From Wikipedia, the free encyclopedia
Jump to: navigation, search
For the 1936 film, see A Message to Garcia (1936 film).
A Message to Garcia
Author Elbert Hubbard
Country United States
Language English
Genre Literature
Publication date
1899
Media type Print (Hardcover, Paperback, E-Book)
Pages 42
ISBN 978-1-61720-215-5

A Message to Garcia is a best-selling inspirational essay by Elbert Hubbard, published in 1899. It has been made into two motion pictures. The essay bemoans the difficulty of finding employees who obey instructions without needless questions, work diligently without supervision, take initiative to overcome obstacles, and complete assignments promptly. It bewails the number of incompetent, lazy, thoughtless, obstructionist, employees who impede the work of the good employees, while admitting that these benighted people may not be able to help themselves.[1]

Publication history[edit]

A Message to Garcia was originally published as a filler without a title in the March 1899 issue of the magazine The Philistine which Elbert Hubbard edited. It was quickly reprinted as a promotional pamphlet for the New York Railroad, then as a book. It was very popular (especially amongst employers), and more than 40 million copies have been printed,[1] in 37 languages. It also became a well-known allusion of American popular and business culture until the middle of the 20th century. According to language expert Charles Earle Funk, "to take a message to Garcia" was for years a popular American slang expression for taking initiative and is still used by some members of the military.

Historical context[edit]

Calixto García in 1898

With tension increasing between the United States and Spain (which then ruled Cuba), President William McKinley desired to initiate communication with the Cuban rebels, who could prove a valuable ally in case of war with Spain. McKinley asked Colonel Arthur L. Wagner to suggest an officer to seek Calixto García, one of three top commanders of the rebels. Wagner suggested Andrew Rowan, a lieutenant, who then traveled to Cuba via Jamaica, dressed as a traveling sportsman.
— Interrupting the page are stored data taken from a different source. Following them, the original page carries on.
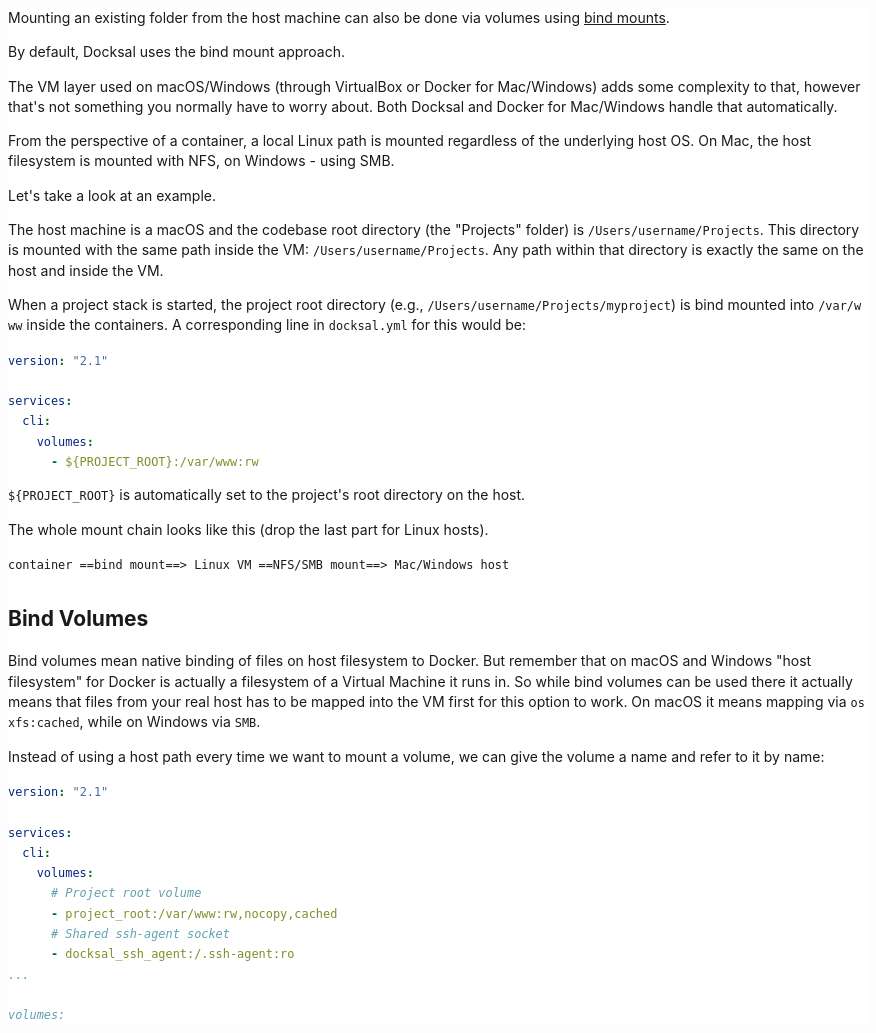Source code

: Mounting an existing folder from the host machine can also be done via volumes using 
[bind mounts](https://docs.docker.com/engine/admin/volumes/bind-mounts/). 

By default, Docksal uses the bind mount approach. 

The VM layer used on macOS/Windows (through VirtualBox or Docker for Mac/Windows) adds some complexity to that, however
that's not something you normally have to worry about. Both Docksal and Docker for Mac/Windows handle that automatically.
 
From the perspective of a container, a local Linux path is mounted regardless of the underlying host OS. 
On Mac, the host filesystem is mounted with NFS, on Windows - using SMB.

Let's take a look at an example.

The host machine is a macOS and the codebase root directory (the "Projects" folder) is `/Users/username/Projects`. 
This directory is mounted with the same path inside the VM: `/Users/username/Projects`. Any path within that directory 
is exactly the same on the host and inside the VM.

When a project stack is started, the project root directory (e.g., `/Users/username/Projects/myproject`) is bind mounted 
into `/var/www` inside the containers. A corresponding line in `docksal.yml` for this would be:

```yaml
version: "2.1"

services:
  cli:
    volumes:
      - ${PROJECT_ROOT}:/var/www:rw
```

`${PROJECT_ROOT}` is automatically set to the project's root directory on the host.

The whole mount chain looks like this (drop the last part for Linux hosts).

```
container ==bind mount==> Linux VM ==NFS/SMB mount==> Mac/Windows host   
```


## Bind Volumes

Bind volumes mean native binding of files on host filesystem to Docker. But remember that on macOS and Windows
"host filesystem" for Docker is actually a filesystem of a Virtual Machine it runs in. So while bind volumes
can be used there it actually means that files from your real host has to be mapped into the VM first for
this option to work. On macOS it means mapping via `osxfs:cached`, while on Windows via `SMB`.

Instead of using a host path every time we want to mount a volume, we can give the volume a name and refer to it by name: 

```yaml
version: "2.1"

services:
  cli:
    volumes:
      # Project root volume
      - project_root:/var/www:rw,nocopy,cached
      # Shared ssh-agent socket
      - docksal_ssh_agent:/.ssh-agent:ro
...

volumes:
```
Rowan was met by rebel cavalry, and taken to meet Gen. García in the Oriente Mountains. Gen. García, eager for the Americans' help in fighting the Spanish, sent five knowledgeable men with Rowan to the US, rather than merely send garnered information. Lt. Rowan's party returned after 4 days British quarantine in the Bahamas, to aid Army intel. He was later given command of a Company of "Immunes"—African-American troops presumed to be immune to the tropical diseases found in Cuba. Only in 1922 did the then-retired Col. Rowan finally receive the Distinguished Service Cross.[2]

Other media[edit]

A Message to Garcia was first made into a motion picture during 1916 by Thomas A. Edison, Inc. The silent movie was directed by Richard Ridgely and featured Robert Conness, Mabel Trunnelle, and Charles Sutton as Garcia. In 1936, A Message to Garcia was made by Twentieth Century Fox and directed by George Marshall, featuring Wallace Beery, Barbara Stanwyck, John Boles, Alan Hale, Herbert Mundin, Mona Barrie, and Enrique Acosta as Garcia.[3]

The radio program Suspense broadcast a 30-minute adaptation with the same title on September 14, 1953. It featured Richard Widmark as Rowan.

The Seattle-based band Visqueen released an album during 2009 titled "Message to Garcia".